Помню, как раньше женщины асфальтировали у нас улицы. Часто можно было видеть, как они просевали землю на наклонных ситах. На эту работу шли, видно, очень здоровые, но махать лопатой с землей смену в любую погоду никакого здоровья не хватит. Я ребенком чувствовал, как неудобно находиться рядом с такими каторжными работницами, а надо было ходить мимо, учить английский. В спецодежде, подчеркивающей в человеке только зад, они не обращали внимания на прохожих. Конечно, этот труд давно механизирован, но те, кто вырос под этим впечатлением, не могут забыть этого. И пренебрежения, которое выражали к их труду те, кто постарше. Не будешь учиться – пойдешь на такую работу. Это и есть образ землетрясения – здоровенная женщина с лопатой просеивает землю через сито.

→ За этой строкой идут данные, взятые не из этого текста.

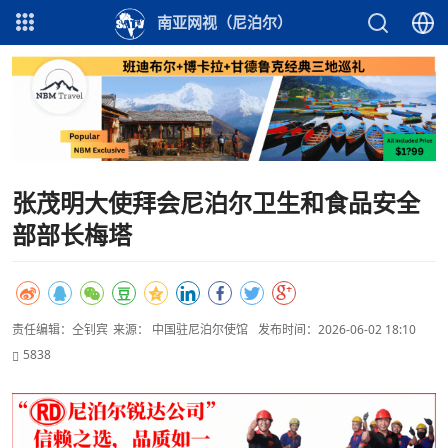
南亚网视（尼泊尔）
张茂明大使拜会尼泊尔卫生和食品安全
部部长梅塔
责任编辑：仝钊宾
来源： 中国驻尼泊尔使馆
发布时间：2026-06-02 18:10
5838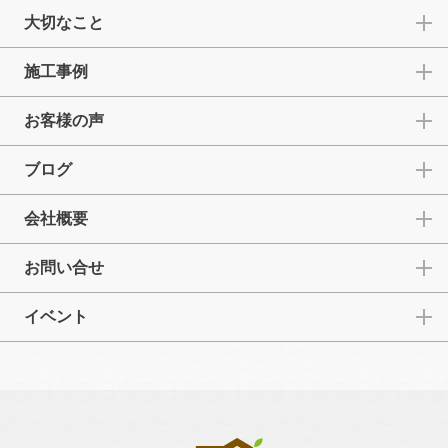
大切なこと
施工事例
お客様の声
ブログ
会社概要
お問い合せ
イベント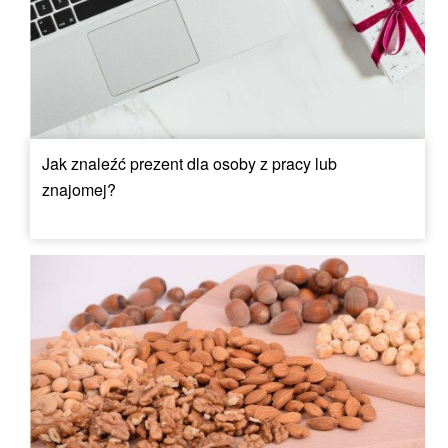
Jak znaleźć prezent dla osoby z pracy lub
znajomej?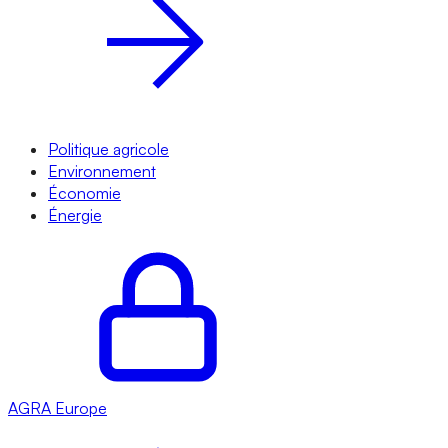
Politique agricole
Environnement
Économie
Énergie
AGRA
Europe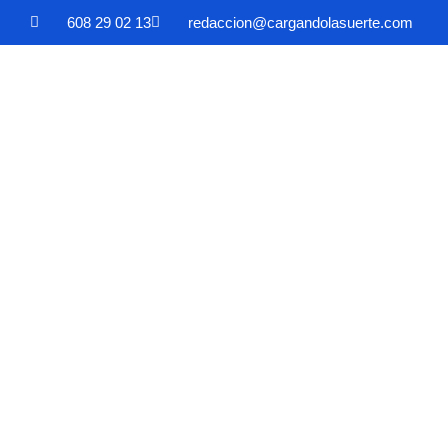
608 29 02 13
redaccion@cargandolasuerte.com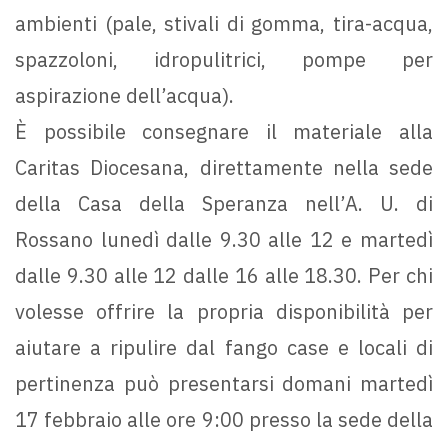
ambienti (pale, stivali di gomma, tira-acqua,
spazzoloni, idropulitrici, pompe per
aspirazione dell’acqua).
È possibile consegnare il materiale alla
Caritas Diocesana, direttamente nella sede
della Casa della Speranza nell’A. U. di
Rossano lunedì dalle 9.30 alle 12 e martedì
dalle 9.30 alle 12 dalle 16 alle 18.30. Per chi
volesse offrire la propria disponibilità per
aiutare a ripulire dal fango case e locali di
pertinenza può presentarsi domani martedì
17 febbraio alle ore 9:00 presso la sede della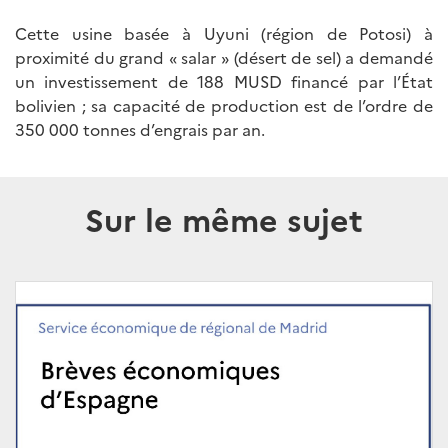
Cette usine basée à Uyuni (région de Potosi) à
proximité du grand « salar » (désert de sel) a demandé
un investissement de 188 MUSD financé par l’État
bolivien ; sa capacité de production est de l’ordre de
350 000 tonnes d’engrais par an.
Sur le même sujet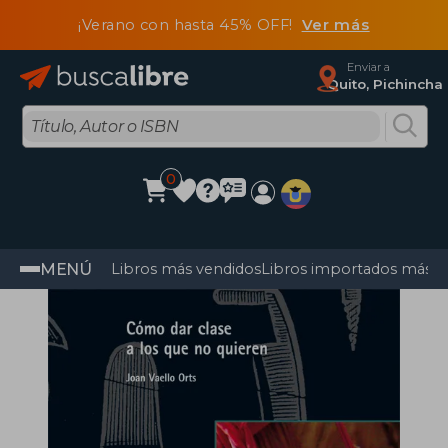
¡Verano con hasta 45% OFF!
Ver más
Enviar a
Quito, Pichincha
0
MENÚ
Libros más vendidos
Libros importados más v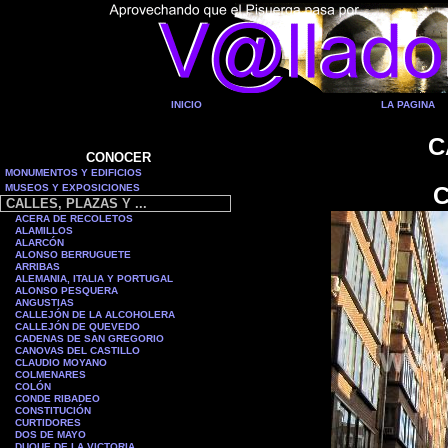
INICIO
LA PAGINA
C
CONOCER
MONUMENTOS Y EDIFICIOS
MUSEOS Y EXPOSICIONES
C
CALLES, PLAZAS Y ...
ACERA DE RECOLETOS
ALAMILLOS
ALARCÓN
ALONSO BERRUGUETE
ARRIBAS
ALEMANIA, ITALIA Y PORTUGAL
ALONSO PESQUERA
ANGUSTIAS
CALLEJÓN DE LA ALCOHOLERA
CALLEJÓN DE QUEVEDO
CADENAS DE SAN GREGORIO
CANOVAS DEL CASTILLO
CLAUDIO MOYANO
COLMENARES
COLÓN
CONDE RIBADEO
CONSTITUCIÓN
C
URTIDORES
DOS DE MAYO
DUQUE DE LA VICTORIA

Но сделать людей сдержанными в одночасье невозможно, а признать журналистов, пишущих на злобу дня, за опытных селекционеров и генетиков человеческих душ тем более невозможно. Подавление в человеке его природных свойств – уже этический недостаток. А у нас говорят о каких угодно недостатках, кроме недостатков этических. Я сам ушел на тяжелую работу, не понимая, как она не подходит для нездорового организма, и через несколько лет оказался законченным инвалидом. Правда, что-то позволяло людям доить меня как нацменьшинство, главным образом, из-за политических мотивов, и поэтому я имею только психиатрическую группу. Но со временем становлюсь, конечно, типичным инвалидом, этаким патологическим элементом живой среды. Противно и выходить на люди, вплоть до того, что и за вином ходить противно. Так не хочется участвовать ни в каких уличных дрязгах. Не хочется укладываться в их сознание. Хорошо, когда хлеб покупает жена, а от вина, кажется, так бы и отказался.